Extracted data entries:
# # # #
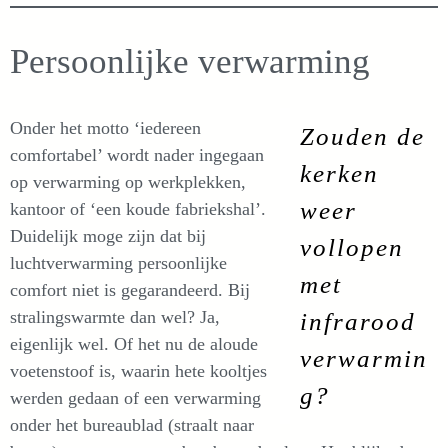
Persoonlijke verwarming
Onder het motto ‘iedereen
Zouden de
comfortabel’ wordt nader ingegaan
kerken
op verwarming op werkplekken,
weer
kantoor of ‘een koude fabriekshal’.
Duidelijk moge zijn dat bij
vollopen
luchtverwarming persoonlijke
met
comfort niet is gegarandeerd. Bij
stralingswarmte dan wel? Ja,
infrarood
eigenlijk wel. Of het nu de aloude
verwarmin
voetenstoof is, waarin hete kooltjes
g?
werden gedaan of een verwarming
onder het bureaublad (straalt naar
# # # #
TASK BRIEF ▸ Exactly as written, reproduce all of the entries while dropping the pictures.

REPLY TO THE EXERCISE ▸
Persoonlijke verwarming
Onder het motto ‘iedereen
Zouden de
comfortabel’ wordt nader ingegaan
kerken
op verwarming op werkplekken,
weer
kantoor of ‘een koude fabriekshal’.
Duidelijk moge zijn dat bij
vollopen
luchtverwarming persoonlijke
met
comfort niet is gegarandeerd. Bij
stralingswarmte dan wel? Ja,
infrarood
eigenlijk wel. Of het nu de aloude
verwarmin
voetenstoof is, waarin hete kooltjes
g?
werden gedaan of een verwarming
onder het bureaublad (straalt naar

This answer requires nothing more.